In short, I just can't wait to be done and move on to another novel. Oh well, you win some, you lose some.

Oh, Thumper, I also liked the part where Puttermesser's ex-lover told her she has no feelings: "he meant that she had the habit of flushing with ideas as if they were passions" (p.44). I could see myself being accused of that. I also liked when she went to a neighbor's party three floors above her and wryly observed the cliched "New York" patter of the guy programmed to flirt sarcastically versus the other version of the patter, all about volunteer programs and poetry. "The wisecrack version and the earnest version, and all of it ego and self-regard." (p.117) Guilty as charged, I suppose.

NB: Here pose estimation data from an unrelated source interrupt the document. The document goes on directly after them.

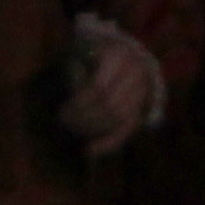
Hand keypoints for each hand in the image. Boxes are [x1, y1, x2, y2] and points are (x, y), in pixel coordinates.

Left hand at [61, 20, 160, 155]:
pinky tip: (89, 151)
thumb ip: (75, 76)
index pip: (98, 87)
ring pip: (120, 119)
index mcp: (119, 55)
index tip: (61, 113)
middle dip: (85, 119)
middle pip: (111, 105)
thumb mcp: (80, 55)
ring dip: (94, 130)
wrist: (121, 52)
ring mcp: (143, 90)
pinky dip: (109, 144)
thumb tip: (69, 110)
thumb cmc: (92, 53)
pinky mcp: (142, 107)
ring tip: (73, 131)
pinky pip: (127, 129)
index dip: (79, 104)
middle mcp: (136, 73)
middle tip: (65, 123)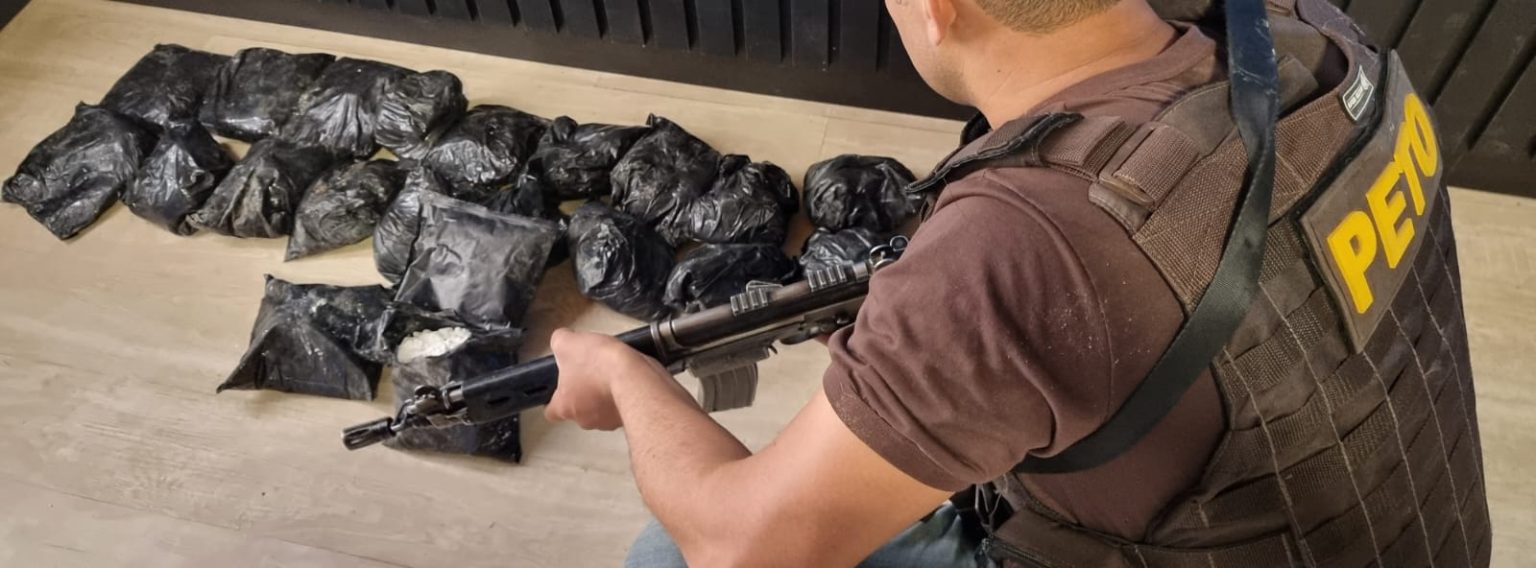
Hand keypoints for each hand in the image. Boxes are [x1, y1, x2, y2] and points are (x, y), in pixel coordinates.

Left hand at [544, 328, 670, 430]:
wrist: (633, 378)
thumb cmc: (598, 366)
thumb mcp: (567, 343)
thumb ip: (559, 342)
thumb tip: (562, 340)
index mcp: (565, 406)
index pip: (552, 411)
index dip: (557, 398)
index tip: (562, 387)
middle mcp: (585, 419)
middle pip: (580, 408)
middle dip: (586, 391)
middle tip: (592, 370)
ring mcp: (609, 421)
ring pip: (603, 408)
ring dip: (607, 393)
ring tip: (613, 370)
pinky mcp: (630, 416)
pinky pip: (625, 406)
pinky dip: (626, 394)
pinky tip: (628, 376)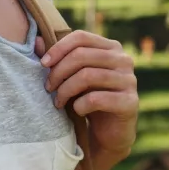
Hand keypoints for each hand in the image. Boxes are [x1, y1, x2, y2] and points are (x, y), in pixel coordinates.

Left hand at [35, 30, 137, 153]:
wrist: (109, 132)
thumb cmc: (88, 97)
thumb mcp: (71, 76)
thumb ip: (56, 59)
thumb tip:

Well that was 70 pages ago and I'm still waiting for the next interesting thing to note. SO want to be done with this book!

Monday, August 04, 2008

'O' dear

now finished: Thomas Jefferson by R.B. Bernstein
now reading: The Puttermesser Papers by Cynthia Ozick

My 'O' author is weird. Apparently, Puttermesser is a character about whom Ozick wrote several sketches and stories, some of which were previously published in The New Yorker or The Atlantic Monthly before she gathered them into this novel. Well, ugh, but I got past that as I was enjoying the first bit about this lawyer in her thirties who is smart and likes to be intellectual even if her strange-thinking, book-and-philosophy-loving side rubs some of the lawyer and city politics schmoozing people the wrong way.

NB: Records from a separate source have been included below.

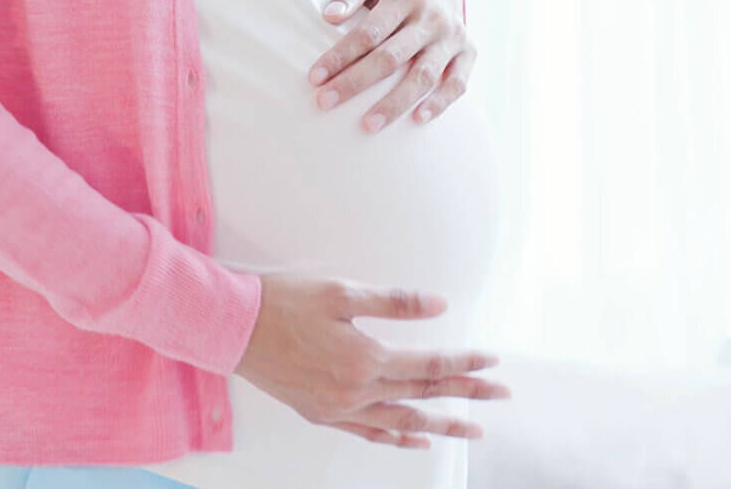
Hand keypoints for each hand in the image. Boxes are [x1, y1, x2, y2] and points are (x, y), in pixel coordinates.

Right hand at [233, 272, 511, 447]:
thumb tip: (438, 305)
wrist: (231, 327)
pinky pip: (369, 432)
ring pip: (401, 420)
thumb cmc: (281, 302)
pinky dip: (397, 437)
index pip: (429, 363)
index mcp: (364, 357)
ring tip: (472, 430)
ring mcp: (338, 408)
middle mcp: (355, 390)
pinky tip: (417, 438)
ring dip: (440, 424)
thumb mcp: (340, 291)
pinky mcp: (322, 413)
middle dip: (466, 395)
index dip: (464, 363)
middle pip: (423, 393)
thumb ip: (394, 302)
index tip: (493, 362)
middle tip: (500, 396)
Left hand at [312, 0, 475, 132]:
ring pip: (423, 75)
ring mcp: (452, 36)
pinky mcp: (468, 52)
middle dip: (356, 82)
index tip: (315, 77)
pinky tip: (418, 119)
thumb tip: (330, 15)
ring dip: (395, 103)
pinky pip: (458, 83)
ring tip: (368, 125)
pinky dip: (441, 103)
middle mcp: (431, 17)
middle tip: (326, 102)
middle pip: (392, 57)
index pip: (369, 32)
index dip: (341, 55)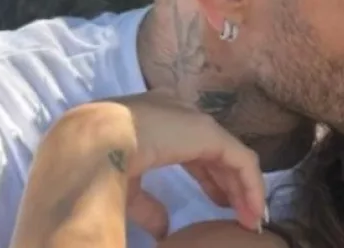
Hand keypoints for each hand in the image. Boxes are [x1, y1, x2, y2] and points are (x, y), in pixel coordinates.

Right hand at [54, 90, 266, 238]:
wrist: (90, 142)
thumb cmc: (97, 161)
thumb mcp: (124, 186)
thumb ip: (147, 204)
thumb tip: (163, 228)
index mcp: (157, 121)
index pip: (194, 150)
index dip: (209, 179)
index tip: (218, 205)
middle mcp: (180, 115)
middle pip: (216, 154)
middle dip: (230, 186)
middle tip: (241, 215)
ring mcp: (195, 121)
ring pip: (231, 157)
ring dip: (244, 189)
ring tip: (252, 218)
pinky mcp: (209, 133)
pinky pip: (240, 160)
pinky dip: (251, 185)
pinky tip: (254, 210)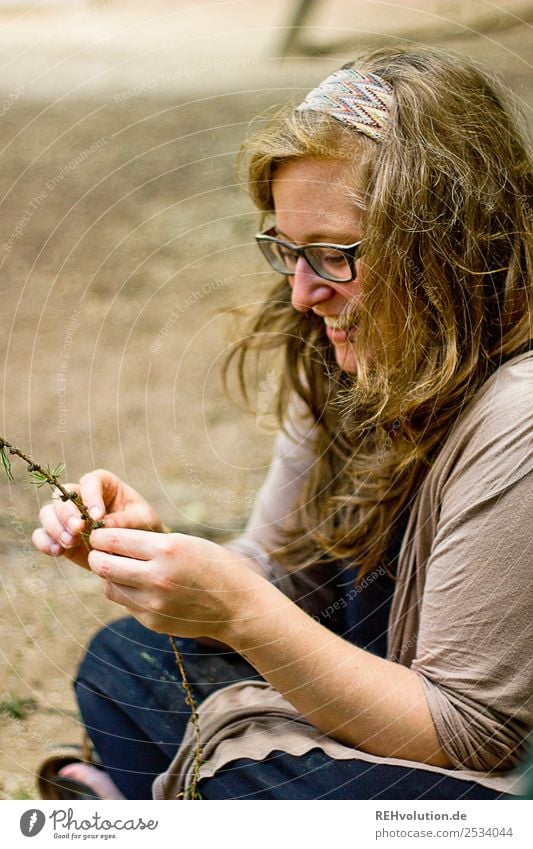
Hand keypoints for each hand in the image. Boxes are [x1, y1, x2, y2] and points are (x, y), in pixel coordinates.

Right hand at [32, 469, 163, 568]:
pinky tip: (57, 552)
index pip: (90, 482)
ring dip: (55, 527)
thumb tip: (102, 524)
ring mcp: (67, 516)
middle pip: (62, 496)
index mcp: (103, 484)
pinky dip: (45, 542)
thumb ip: (125, 520)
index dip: (90, 496)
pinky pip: (41, 535)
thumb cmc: (142, 525)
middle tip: (78, 530)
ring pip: (48, 513)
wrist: (137, 548)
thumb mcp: (142, 520)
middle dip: (67, 513)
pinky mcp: (60, 535)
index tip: (97, 516)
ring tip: (70, 543)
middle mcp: (80, 497)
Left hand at [87, 527, 260, 640]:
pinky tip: (139, 587)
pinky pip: (126, 604)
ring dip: (108, 577)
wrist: (236, 605)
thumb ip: (149, 543)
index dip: (100, 537)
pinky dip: (126, 593)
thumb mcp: (185, 542)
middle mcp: (157, 576)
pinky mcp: (152, 621)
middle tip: (98, 553)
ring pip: (109, 587)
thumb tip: (111, 544)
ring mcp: (153, 603)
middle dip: (96, 556)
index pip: (114, 540)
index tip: (99, 536)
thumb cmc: (212, 566)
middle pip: (103, 565)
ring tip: (119, 569)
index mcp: (167, 548)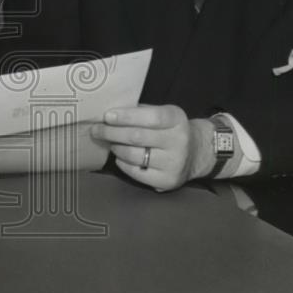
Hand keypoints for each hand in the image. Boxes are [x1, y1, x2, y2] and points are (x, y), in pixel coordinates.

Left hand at [90, 105, 214, 191]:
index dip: (126, 116)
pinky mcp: (167, 181)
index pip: (150, 117)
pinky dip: (123, 163)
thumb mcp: (164, 113)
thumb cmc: (170, 129)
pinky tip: (120, 157)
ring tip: (110, 142)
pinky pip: (136, 172)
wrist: (196, 153)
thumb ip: (141, 112)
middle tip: (97, 130)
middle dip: (112, 132)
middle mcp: (178, 141)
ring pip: (134, 155)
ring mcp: (174, 163)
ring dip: (116, 148)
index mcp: (176, 119)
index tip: (107, 116)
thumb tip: (110, 115)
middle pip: (137, 137)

But then around 40 pages in suddenly it got into some weird stuff. And by weird, I mean Jewish magical realism. When Joe and Jodi and I used to joke about our literary "walls" (I famously have one with sigh-fi) beyond which it is hard for us to get -- to keep reading -- to not get annoyed at the thought of a certain thing interrupting our novels. Joe kind of has a wall with South American things and I think the magical realism is part of it. A lot of people have that wall; I think that's a pretty reasonable wall. I don't totally have it because I do like me some Garcia Marquez and Allende, but, for example, Like Water for Chocolate? NO thanks.

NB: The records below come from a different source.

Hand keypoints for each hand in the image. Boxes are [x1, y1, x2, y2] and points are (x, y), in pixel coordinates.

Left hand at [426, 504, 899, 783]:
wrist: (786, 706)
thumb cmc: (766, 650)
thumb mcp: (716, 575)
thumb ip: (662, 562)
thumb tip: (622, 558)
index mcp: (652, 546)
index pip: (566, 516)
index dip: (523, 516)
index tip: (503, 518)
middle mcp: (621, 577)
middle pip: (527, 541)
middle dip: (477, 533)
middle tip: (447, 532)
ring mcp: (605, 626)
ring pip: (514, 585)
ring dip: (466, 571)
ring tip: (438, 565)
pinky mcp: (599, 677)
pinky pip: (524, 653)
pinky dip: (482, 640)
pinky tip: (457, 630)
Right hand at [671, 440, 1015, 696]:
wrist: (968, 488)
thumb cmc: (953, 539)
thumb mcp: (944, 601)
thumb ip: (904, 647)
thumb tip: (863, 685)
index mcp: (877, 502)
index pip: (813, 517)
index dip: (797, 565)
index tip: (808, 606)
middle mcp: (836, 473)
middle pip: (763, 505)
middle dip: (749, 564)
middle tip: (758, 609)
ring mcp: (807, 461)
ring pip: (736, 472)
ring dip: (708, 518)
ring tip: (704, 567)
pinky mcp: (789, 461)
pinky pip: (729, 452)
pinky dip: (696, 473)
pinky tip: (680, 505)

However, I also have a kind of Jewishness literary wall. I'm almost terrified to write this because it will sound so -- well, anti-Semitic I guess. But it's really not. Anyone who understands the wall knows it's not anti- at all. Because it has nothing to do with actual Judaism or Jews. It's like a literary thing. A thing about fictional happenings. Joe, where are you?! Help me out here! It would never happen reading history. It's a literary wall. An example of my "Jewishness wall" would be when I'm reading Erica Jong's Fear of Flying and going along nicely relating to her and all of a sudden she brings up out of nowhere some weird reference and I have to puzzle through a paragraph or two and then I finally realize I'm not totally getting it because she's alluding to something insidery and then I get annoyed. I am totally not explaining this well, so if anyone wants to accuse me of racism just sit down and talk to me about books first so I can suss out your literary wall and then we will understand each other.

My point (and oh, do I have one) is that the Jewish magical realism was a bit too much for me. A wall stacked upon a wall-let, if you will. All of a sudden Puttermesser has created a golem. And I do mean all of a sudden; the story was going along quite nicely realistically, with civil servant bureaucracy and whatnot. And then it got all Jewish mystical rabbi what-are-you-talking-about creating a golem who is breathed to life with the intoning of aleph, bet, some other Hebrew letters... I don't know, it was weird. Is weird.

But, it's my 'O,' so I keep reading.